Потом смятение усилилось и переросло в глубокое смущение, когда Ив вдруг заговорил про поцелуй. Я бы непременно испугалась и отказалась, но меня остановил взгляд мужчины. Тот самый жадный, обжигающий взгляд потемневших серых глаз, какой я видела во сне. Лишенный лихорадочного блеска и жестокого безумия, завораживающий… Я кивнула — не то Иву, не то своим воспоминаниям.

Смятением сопровождался поцелуй и непривычные ощущения, которые будили во мне прикосновения мужчины. Неясное томление, никак не находящее выхода, одновременно было сладким, приятным и ужасно злило, потому что казалось лишь намеком, отзвуком чего-то большего — а большего так и не случилось, потому что Ив прервал поцелуй. Странная жажда сменилась досадой и обидой, а потом — снова смущением, когда я все же догадалась, чего именно мне так хотелось, но не удалось получить.
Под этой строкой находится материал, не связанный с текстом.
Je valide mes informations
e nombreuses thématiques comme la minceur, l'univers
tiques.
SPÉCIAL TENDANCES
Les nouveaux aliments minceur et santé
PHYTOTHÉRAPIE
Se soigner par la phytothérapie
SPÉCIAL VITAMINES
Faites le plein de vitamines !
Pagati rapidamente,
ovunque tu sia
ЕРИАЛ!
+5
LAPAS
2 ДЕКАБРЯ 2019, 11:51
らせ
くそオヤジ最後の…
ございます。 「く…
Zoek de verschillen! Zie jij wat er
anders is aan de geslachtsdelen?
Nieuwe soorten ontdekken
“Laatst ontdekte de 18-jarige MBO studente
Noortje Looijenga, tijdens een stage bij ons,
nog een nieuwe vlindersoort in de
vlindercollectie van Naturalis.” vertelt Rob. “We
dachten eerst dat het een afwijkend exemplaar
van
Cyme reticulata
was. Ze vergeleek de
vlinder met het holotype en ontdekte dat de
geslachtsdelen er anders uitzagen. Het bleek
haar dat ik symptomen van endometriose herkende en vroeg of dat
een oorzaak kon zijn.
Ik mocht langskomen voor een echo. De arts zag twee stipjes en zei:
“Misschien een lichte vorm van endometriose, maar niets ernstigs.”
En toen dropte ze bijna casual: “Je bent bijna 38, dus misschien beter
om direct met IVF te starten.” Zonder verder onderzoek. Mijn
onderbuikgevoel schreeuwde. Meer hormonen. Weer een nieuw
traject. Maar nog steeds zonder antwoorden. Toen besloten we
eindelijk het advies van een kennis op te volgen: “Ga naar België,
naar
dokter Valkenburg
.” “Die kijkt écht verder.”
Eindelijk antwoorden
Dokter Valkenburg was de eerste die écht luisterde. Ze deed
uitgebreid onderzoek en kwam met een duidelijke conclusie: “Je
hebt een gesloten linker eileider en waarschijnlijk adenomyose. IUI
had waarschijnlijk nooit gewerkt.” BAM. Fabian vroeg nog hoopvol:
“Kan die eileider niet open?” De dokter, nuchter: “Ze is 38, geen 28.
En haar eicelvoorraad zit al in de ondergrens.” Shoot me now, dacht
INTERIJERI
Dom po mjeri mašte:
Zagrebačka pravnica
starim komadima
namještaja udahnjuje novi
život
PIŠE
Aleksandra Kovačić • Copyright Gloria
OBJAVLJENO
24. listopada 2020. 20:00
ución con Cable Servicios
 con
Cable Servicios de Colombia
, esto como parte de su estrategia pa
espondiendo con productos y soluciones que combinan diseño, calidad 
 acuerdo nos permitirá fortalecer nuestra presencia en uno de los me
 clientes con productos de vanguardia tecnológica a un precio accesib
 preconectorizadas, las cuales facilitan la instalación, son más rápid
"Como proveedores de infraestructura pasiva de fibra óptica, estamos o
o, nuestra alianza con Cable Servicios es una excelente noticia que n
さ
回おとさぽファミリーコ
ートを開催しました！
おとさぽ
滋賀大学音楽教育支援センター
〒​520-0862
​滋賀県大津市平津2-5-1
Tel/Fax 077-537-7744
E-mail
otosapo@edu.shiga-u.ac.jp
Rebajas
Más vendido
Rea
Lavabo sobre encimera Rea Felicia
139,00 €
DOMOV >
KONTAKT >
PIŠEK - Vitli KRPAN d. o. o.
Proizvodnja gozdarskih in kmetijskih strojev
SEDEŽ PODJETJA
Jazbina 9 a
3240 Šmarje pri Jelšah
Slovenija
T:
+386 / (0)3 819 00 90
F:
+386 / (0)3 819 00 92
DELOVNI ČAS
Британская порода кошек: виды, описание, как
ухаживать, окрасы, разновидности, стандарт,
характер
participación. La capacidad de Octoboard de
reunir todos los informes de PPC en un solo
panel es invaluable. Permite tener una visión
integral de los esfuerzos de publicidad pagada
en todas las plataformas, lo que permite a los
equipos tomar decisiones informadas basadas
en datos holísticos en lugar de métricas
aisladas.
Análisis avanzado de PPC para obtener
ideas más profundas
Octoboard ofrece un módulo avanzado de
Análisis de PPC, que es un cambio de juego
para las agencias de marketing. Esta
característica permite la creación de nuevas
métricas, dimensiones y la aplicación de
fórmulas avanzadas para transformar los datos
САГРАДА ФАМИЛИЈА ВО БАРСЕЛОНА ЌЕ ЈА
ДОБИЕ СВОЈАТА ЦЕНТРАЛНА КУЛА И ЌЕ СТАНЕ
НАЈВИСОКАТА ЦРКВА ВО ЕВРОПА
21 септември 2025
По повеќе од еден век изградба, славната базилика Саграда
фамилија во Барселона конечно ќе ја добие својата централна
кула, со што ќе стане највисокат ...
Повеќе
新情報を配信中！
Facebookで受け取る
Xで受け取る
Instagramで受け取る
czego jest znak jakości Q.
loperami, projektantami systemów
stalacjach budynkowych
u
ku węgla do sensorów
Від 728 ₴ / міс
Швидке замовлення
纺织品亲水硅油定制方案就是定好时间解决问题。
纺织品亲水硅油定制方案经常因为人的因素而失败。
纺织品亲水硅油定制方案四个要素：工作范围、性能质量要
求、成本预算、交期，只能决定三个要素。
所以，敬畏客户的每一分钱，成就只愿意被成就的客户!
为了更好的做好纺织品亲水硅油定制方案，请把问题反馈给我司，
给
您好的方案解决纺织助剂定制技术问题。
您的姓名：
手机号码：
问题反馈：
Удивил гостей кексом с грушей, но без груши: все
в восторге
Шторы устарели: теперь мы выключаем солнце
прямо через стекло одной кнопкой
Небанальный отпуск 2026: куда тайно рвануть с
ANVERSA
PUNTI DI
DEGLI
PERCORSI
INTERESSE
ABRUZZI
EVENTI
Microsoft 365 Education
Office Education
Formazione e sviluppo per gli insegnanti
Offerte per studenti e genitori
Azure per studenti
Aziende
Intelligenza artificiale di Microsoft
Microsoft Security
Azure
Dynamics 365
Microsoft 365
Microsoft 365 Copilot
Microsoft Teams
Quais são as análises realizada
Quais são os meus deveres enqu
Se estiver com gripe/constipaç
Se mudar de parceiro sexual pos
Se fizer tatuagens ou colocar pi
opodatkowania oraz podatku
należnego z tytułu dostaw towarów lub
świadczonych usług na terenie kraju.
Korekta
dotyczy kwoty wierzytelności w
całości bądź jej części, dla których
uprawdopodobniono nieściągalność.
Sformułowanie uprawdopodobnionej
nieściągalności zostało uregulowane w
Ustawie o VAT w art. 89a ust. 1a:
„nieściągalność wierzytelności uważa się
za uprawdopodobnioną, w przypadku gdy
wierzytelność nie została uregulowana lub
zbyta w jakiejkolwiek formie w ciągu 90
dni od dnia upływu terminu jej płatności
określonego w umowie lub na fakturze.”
Потом пришло восхищение, приправленное каплей стыда, когда я украдкой любовалась красивой поджарой фигурой Ива, не скрытой одеждой. И ловила себя на мысли, что мне очень хочется прикоснуться к гладкой коже, под которой перекатывались мышцы. Обнять широкие плечи, скользнуть ладонями по мускулистой спине, по узкой талии…

Потом усталость немного отступила, как будто она прилипла к моей коже, и утекла прочь, смытая теплой водой.

Потом Ив вдруг усадил меня к себе на колени и опять начал подтрунивать, чем в очередной раз с явным удовольствием вогнал в краску. Но, несмотря на стыд, объятья мужчины я не покинула даже тогда, когда в них отпала надобность, а он и не настаивал. Напротив, поглаживал задумчиво по боку и бедру, и я млела от этой тихой, уютной ласки, от близости предмета своих чувств, от — буквально! — воплощения моей недавней мечты. Да, все это было разбавлено смятением и растерянностью, потому что я не знала, как быть и что делать, и даже предположить не могла, к чему приведет. Но тем не менее мне было хорошо, и уж точно я не собиралась протестовать. И даже вновь навалившаяся вместе с головной болью свинцовая тяжесть мало меня беспокоила: не нужно никуда идти, можно уютно устроить голову на сильном плече и совсем ни о чем не думать, наслаждаясь тем, как неприятные ощущения истаивают просто от одних его прикосновений.

А потом Ив, удивительно спокойно и почти без эмоций, рассказал историю обретения чужой силы. И я чувствовала, что ему действительно не больно вспоминать, он пережил все это уже давно и давно смирился. Даже понимала, что последующие годы его жизни были гораздо страшнее тех событий. Но не сумела удержать слез жалости к тому перепуганному мальчишке, который вдруг остался один у постели умирающего брата. Ясно, будто своими глазами видела израненного мужчину, в бреду повторяющего, что нельзя оставить гарнизон, и плакала о нем тоже. И о нынешнем Иве. Даже не столько из-за его безумия, сколько… почему-то в этот момент меня гораздо сильнее пугала мысль, что он вынужден проживать чужую жизнь. Не за себя, наивного мальчика-дана, сильного целителя, а за жесткого, волевого старшего брата — боевого офицера. Что он вынужден был ломать себя, менять, подстраивая под чужое имя, под чужой долг и собственное безумие.